En observant le déroulement des procédures la semaine dernière, j’ai été frappé par le contraste entre les arguments juridiques sur les droits garantis par la Charte et les expériences vécues décrites par ceux qui ont traversé le système. Cette tension met en lumière une question sociétale plus large : comment équilibrer les préoccupations légitimes concernant à la fois la sécurité et l’autonomie?
« Cette affaire ne concerne pas seulement la doctrine juridique, » affirme Michael Bach de l’Institut de recherche et de développement sur l’inclusion et la société. « Il s’agit de savoir si nous croyons vraiment que les personnes ayant des problèmes de santé mentale méritent les mêmes droits et le même respect que tout le monde. »

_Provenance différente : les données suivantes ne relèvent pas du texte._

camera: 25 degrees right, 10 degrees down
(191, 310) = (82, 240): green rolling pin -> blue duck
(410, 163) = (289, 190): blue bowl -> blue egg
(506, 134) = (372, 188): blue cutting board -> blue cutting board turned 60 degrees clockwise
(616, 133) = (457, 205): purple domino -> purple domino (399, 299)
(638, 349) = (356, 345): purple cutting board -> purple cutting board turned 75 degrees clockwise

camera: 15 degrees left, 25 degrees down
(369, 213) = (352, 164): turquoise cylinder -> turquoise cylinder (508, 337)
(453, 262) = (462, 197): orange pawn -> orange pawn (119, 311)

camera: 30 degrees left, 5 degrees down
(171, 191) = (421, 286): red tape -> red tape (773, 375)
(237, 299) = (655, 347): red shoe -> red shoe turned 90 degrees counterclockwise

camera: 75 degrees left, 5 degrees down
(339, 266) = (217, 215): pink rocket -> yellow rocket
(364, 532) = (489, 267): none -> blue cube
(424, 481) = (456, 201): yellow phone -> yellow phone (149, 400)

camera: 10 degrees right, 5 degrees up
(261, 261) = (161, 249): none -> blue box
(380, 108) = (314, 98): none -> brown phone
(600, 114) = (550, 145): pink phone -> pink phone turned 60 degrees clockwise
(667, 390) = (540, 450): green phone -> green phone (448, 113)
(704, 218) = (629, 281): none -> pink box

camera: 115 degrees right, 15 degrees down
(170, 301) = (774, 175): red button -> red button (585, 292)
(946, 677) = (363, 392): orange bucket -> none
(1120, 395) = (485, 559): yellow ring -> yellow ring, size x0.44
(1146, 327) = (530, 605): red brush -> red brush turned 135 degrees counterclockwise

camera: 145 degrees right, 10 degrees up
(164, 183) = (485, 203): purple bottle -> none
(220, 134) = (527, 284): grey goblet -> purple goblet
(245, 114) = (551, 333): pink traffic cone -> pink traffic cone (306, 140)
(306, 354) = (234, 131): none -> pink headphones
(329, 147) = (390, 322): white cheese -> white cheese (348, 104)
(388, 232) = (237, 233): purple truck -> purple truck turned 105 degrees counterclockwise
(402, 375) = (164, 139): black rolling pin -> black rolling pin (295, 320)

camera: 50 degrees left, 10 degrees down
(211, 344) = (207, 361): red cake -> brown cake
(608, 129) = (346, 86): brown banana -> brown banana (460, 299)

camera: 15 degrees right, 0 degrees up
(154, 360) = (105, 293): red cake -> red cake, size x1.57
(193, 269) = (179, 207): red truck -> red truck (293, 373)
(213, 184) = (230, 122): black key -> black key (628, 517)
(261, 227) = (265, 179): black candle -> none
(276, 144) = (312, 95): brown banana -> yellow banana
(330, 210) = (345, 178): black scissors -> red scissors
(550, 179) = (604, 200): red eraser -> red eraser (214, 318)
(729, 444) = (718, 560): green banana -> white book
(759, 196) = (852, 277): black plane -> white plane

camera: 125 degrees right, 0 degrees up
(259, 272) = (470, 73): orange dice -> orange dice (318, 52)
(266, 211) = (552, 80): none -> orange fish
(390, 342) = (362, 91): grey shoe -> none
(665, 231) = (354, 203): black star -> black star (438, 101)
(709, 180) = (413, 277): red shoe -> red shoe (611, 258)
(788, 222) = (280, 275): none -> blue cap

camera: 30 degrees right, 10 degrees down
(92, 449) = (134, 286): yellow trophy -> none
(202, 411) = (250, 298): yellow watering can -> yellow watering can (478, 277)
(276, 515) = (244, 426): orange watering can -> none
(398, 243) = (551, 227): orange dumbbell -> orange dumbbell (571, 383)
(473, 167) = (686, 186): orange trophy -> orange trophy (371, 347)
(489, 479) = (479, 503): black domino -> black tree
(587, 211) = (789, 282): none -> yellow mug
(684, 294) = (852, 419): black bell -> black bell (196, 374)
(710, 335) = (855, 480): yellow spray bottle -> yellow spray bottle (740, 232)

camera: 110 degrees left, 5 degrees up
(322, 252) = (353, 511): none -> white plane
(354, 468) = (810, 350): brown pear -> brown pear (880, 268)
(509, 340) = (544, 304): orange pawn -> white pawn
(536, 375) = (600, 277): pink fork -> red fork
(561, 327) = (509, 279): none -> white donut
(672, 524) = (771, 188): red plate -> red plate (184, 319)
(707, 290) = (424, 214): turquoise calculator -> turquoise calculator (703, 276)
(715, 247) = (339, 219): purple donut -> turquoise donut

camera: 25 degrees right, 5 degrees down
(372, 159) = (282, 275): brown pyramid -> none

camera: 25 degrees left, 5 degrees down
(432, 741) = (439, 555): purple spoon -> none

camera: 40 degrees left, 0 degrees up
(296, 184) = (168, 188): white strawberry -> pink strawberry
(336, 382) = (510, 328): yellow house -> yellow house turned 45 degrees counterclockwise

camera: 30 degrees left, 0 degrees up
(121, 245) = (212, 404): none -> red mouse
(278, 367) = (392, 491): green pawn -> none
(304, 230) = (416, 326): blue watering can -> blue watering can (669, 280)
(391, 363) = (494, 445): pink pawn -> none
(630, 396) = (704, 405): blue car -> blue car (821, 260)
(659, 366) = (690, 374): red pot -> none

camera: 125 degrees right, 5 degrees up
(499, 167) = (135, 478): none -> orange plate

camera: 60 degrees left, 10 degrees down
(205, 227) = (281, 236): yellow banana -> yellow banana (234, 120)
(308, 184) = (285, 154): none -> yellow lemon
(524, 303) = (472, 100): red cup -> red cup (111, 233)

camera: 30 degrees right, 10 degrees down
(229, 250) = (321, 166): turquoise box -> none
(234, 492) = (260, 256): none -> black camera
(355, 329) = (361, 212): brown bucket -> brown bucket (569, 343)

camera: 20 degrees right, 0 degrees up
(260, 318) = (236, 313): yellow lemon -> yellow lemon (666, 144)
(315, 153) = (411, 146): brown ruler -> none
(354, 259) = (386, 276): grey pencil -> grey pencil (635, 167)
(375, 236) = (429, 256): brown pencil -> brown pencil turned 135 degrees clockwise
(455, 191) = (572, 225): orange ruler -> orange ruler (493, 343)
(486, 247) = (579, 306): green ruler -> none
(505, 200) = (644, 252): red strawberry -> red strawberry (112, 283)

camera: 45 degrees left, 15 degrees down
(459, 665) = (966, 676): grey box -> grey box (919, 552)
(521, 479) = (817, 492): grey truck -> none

Le procès devrait se poursuivre pendant plusieurs semaines encore, avec une décision probablement dans plusieurs mois. Mais quel que soit le résultat, ce défi a déjà réussi à attirer l’attention du public sur un système qui fonctionne largement dans l’ombre, affectant chaque année des milliers de Britanno-Colombiens vulnérables.
Pour une société qui se targue de son leadership en matière de droits humains, l’affaire offre un miroir – reflétant si notre engagement envers la dignité et l’autonomie s’étend à tous, même à ceux qui vivent leurs moments les plus sombres.